After JD faces remorse over his patient's death, feeling that he could have saved him if the events transpired differently, we go back in time as the butterfly makes a different decision. Just by this one change, it ripples throughout the hospital as everything that could have gone right did go right. This also helped characterise the main cast. The difference between Turk calling Carla out on her consistent apathy and consistent care is one nice event, that JD can never catch a pen but will always make an excuse, and that Dr Cox is on the margin of letting JD take the helm during diagnosis and ensuring that he never makes any decisions. The entire point of The Butterfly Effect in this episode is to highlight how different the circumstances can be if a very small detail is changed from the past.


However, in both timelines, JD's patient still dies. This actually highlights the factor that elevates Scrubs from other sitcoms: Scrubs can be a dark show, and it can often end on such note. After this timeline is shown to us, JD still thinks about how things could have gone differently. It is hard to accept that even if everything goes right in medicine, someone can still die. What JD wanted at the end of the first timeline is for everything to go right, but seeing that he can still not save him, JD imagines a better timeline where he still might have been able to save his patient. For JD, watching his patients die is not something he can let go.


HIMYM


I cannot believe how creative this show is. This was always passed around as the replacement for Friends, yet it felt so different from it. The entire show leads down to the idea of how small and insignificant events led to that fateful night in Farhampton Station. I always found it unsettling how the entire plot with the mother should NOT have worked yet it did, and there is a good reason for it to be discussed another time.



Right now, let's talk about future Ted telling the story. Unlike most stories, both Ted and the audience have a hindsight. We KNOW that Robin is not the one, and we know that Ted HAS to meet the love of his life. That means every time we have a close encounter, it kills us that they don't meet. The show seems full of mis-misdirections, where something relevant to the big "meet" turns out to be irrelevant, only to turn out relevant again in season 9.

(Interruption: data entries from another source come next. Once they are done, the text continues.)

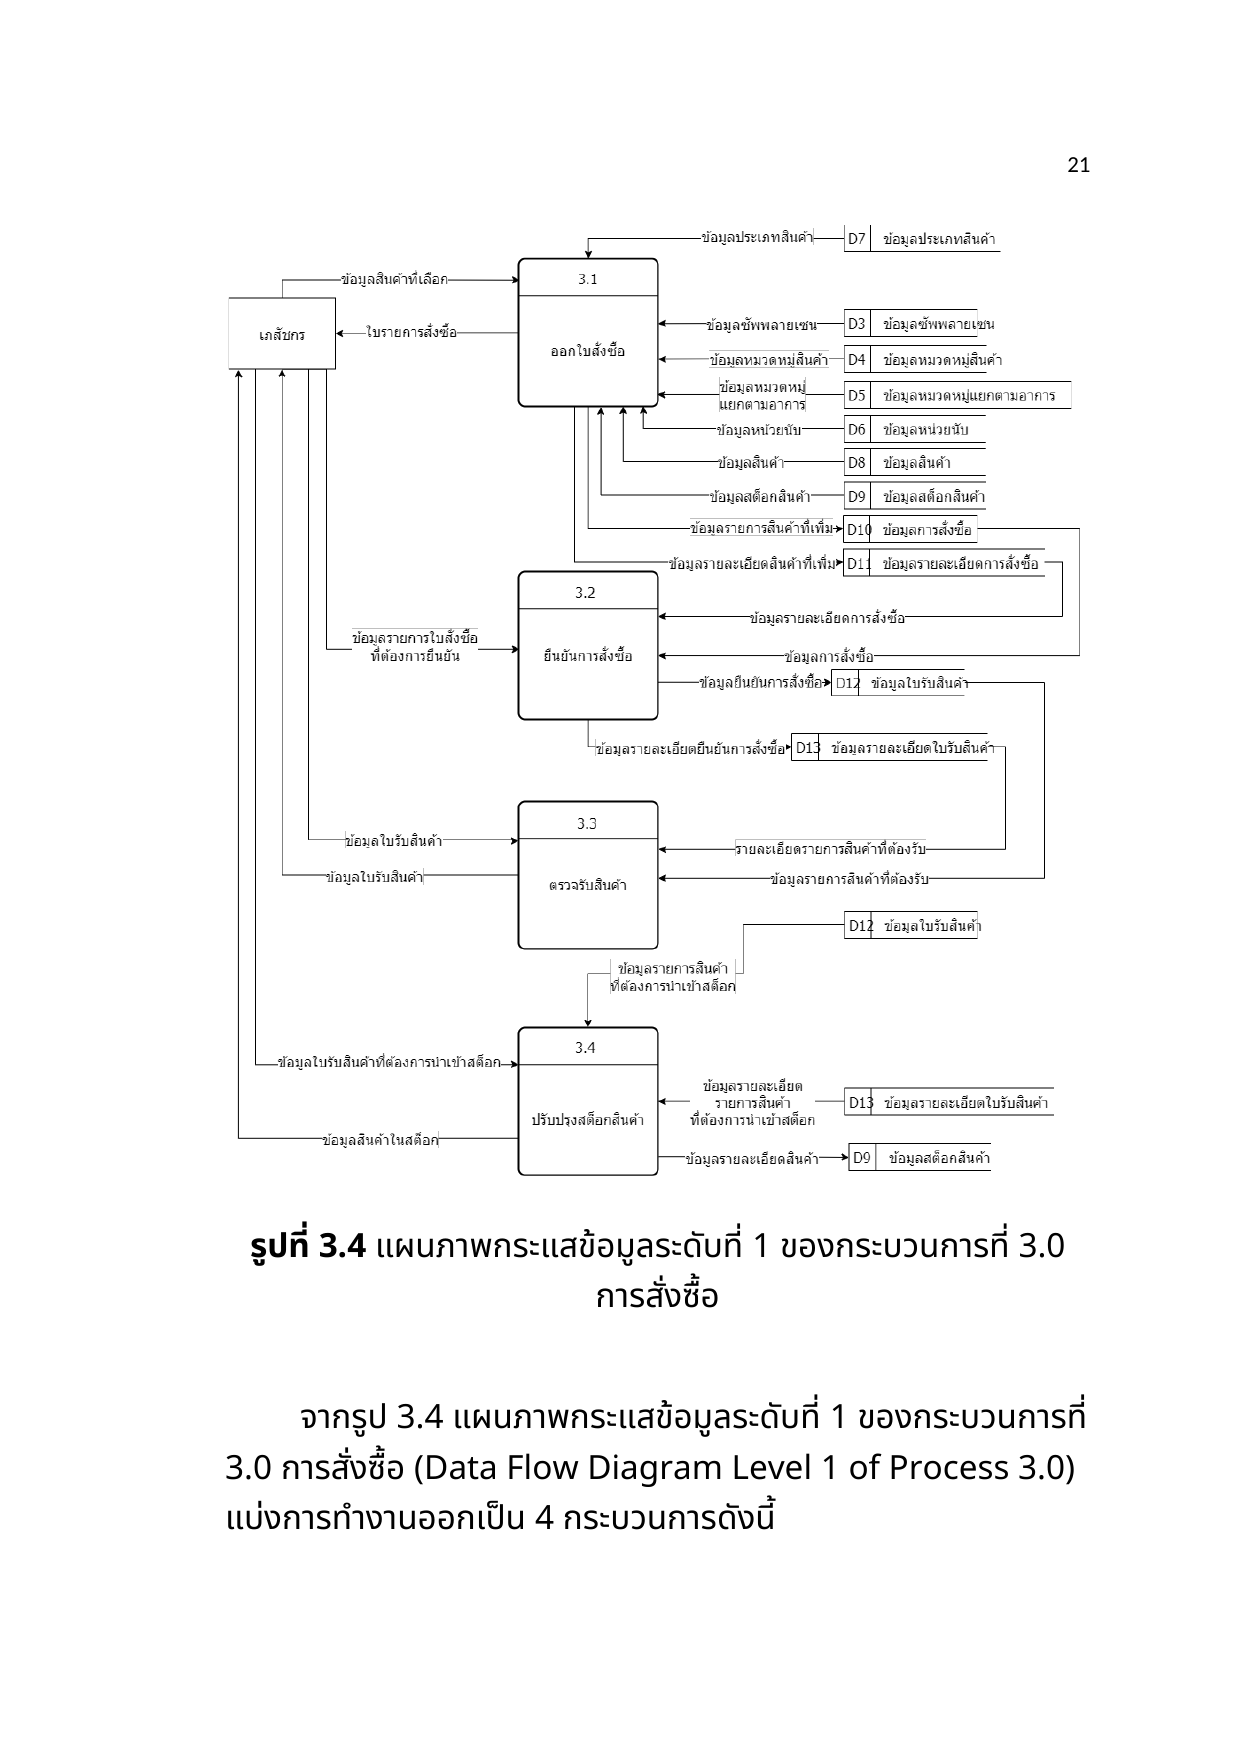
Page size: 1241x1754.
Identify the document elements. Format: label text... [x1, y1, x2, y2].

text จากรูป 3.4 แผนภาพกระแสข้อมูลระดับที่ 1 ของกระบวนการที่ 3.0 การสั่งซื้อ (Data Flow Diagram Level 1 of Process 3.0) แบ่งการทำงานออกเป็น 4 กระบวนการดังนี้ [225, 1393, 1090, 1545]
picture [228, 225, 1087, 1176]
text รูปที่ 3.4 แผนภาพกระแสข้อมูลระดับที่ 1 ของกระบวนการที่ 3.0 การสั่งซื้อ [225, 1221, 1090, 1322]
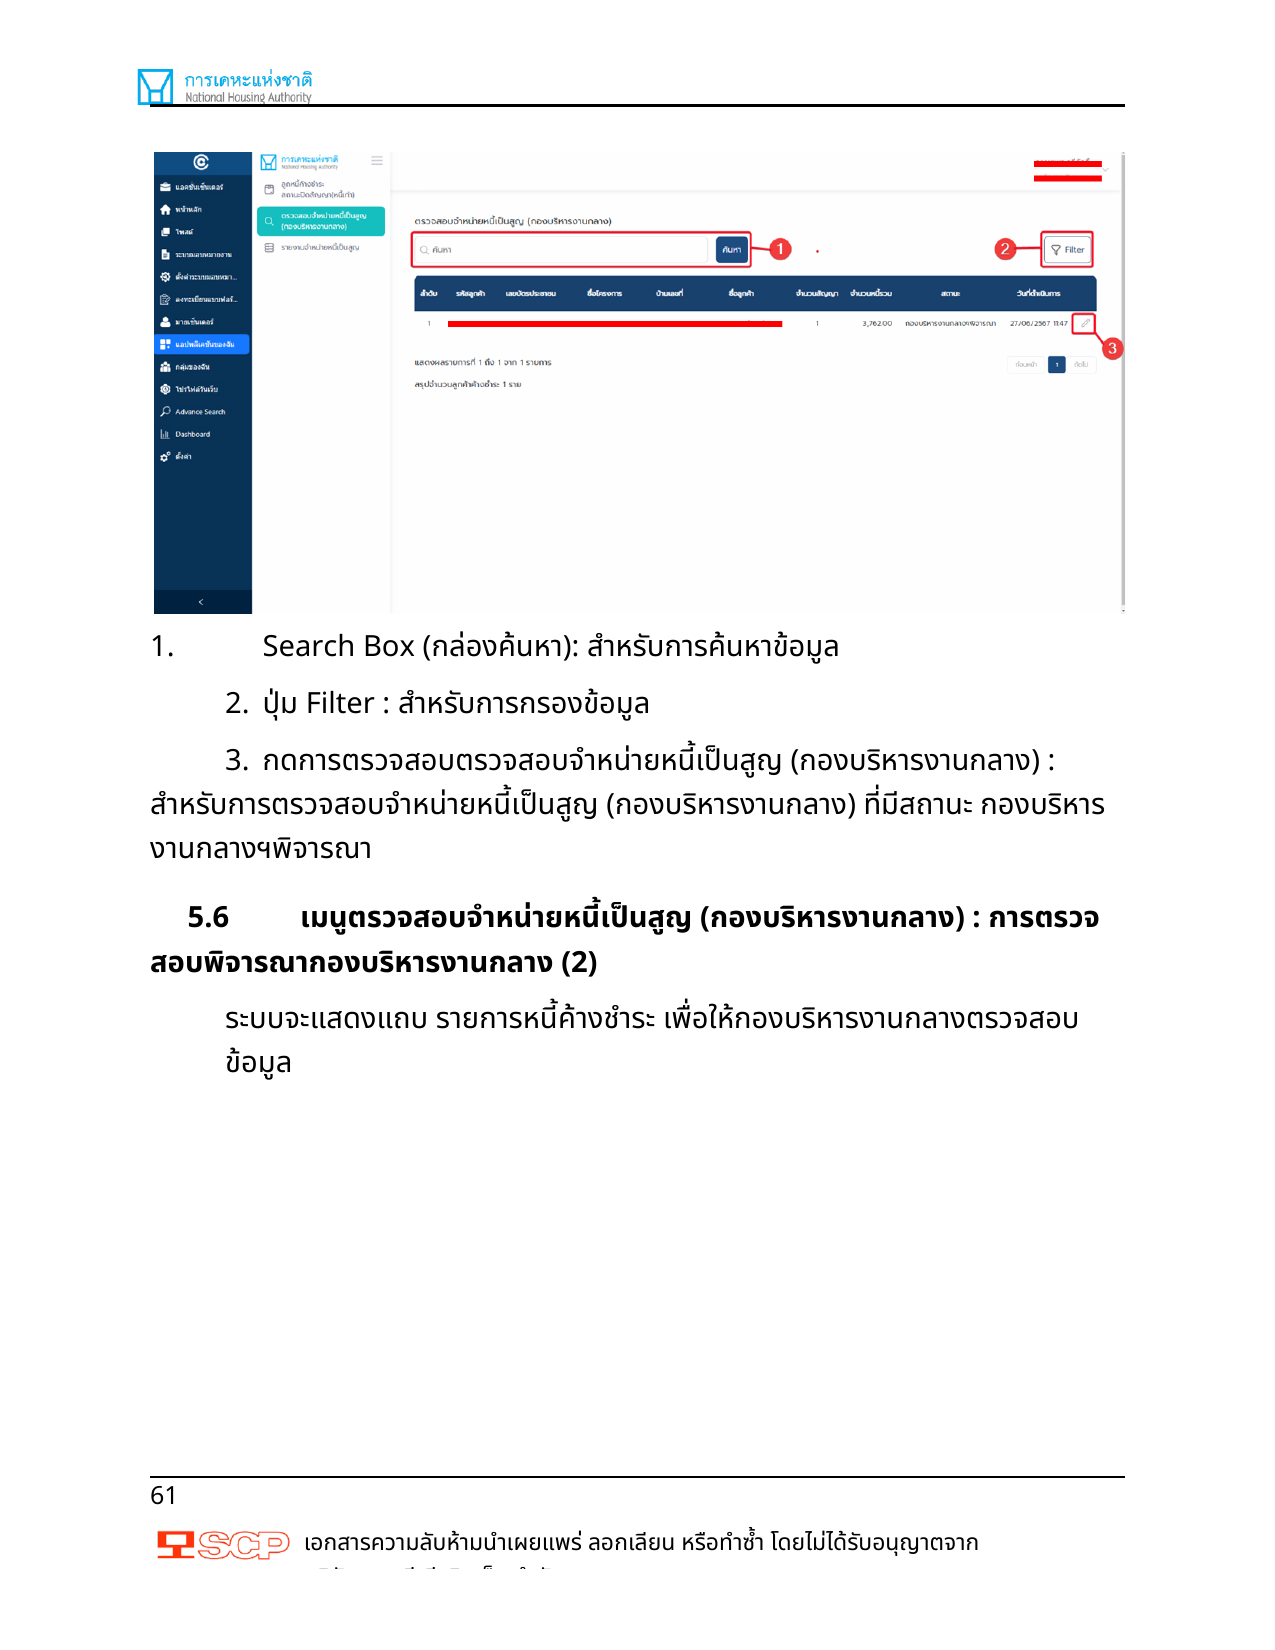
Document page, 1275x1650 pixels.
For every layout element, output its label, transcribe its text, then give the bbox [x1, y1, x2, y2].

The show tackled the butterfly effect near the end of season 4. It starts with a random encounter with someone after he is holding onto the legendary yellow umbrella, and Ted backs up each time he could have ended not being in the right place at the right time for that encounter. There is a rule in storytelling too where every event can seem like a contrivance if you already know how the story ends, so we have to be careful when spotting a true contrivance. Well, Ted doubles down on every event on his life just being one miraculous incident after another which got him with the best person in the world. In the end, the person turned out to be Stella, his ex-fiancé, which was another mis-misdirection.


Much like Scrubs, HIMYM ends on a dark note quite often. That is why usually, what holds comfort for us is that everything, from Ted having to sit alone in his bar and imagine what his life was like when his friends sat with him to Ted losing Robin over and over, it all leads up to the best moment in Ted's life. If his life was different, if he did not get a tramp stamp, if he did not break up with Robin, he would not find her. In this butterfly's story, we get the resolution at the very start and we can let Ted suffer over and over.


While stories like Until Dawn used this effect in a more technical and efficient manner, these were the examples where they used it to tell an amazing story. Instead of setting their themes and stories around this effect, they used the butterfly effect to the service of the product that was already created.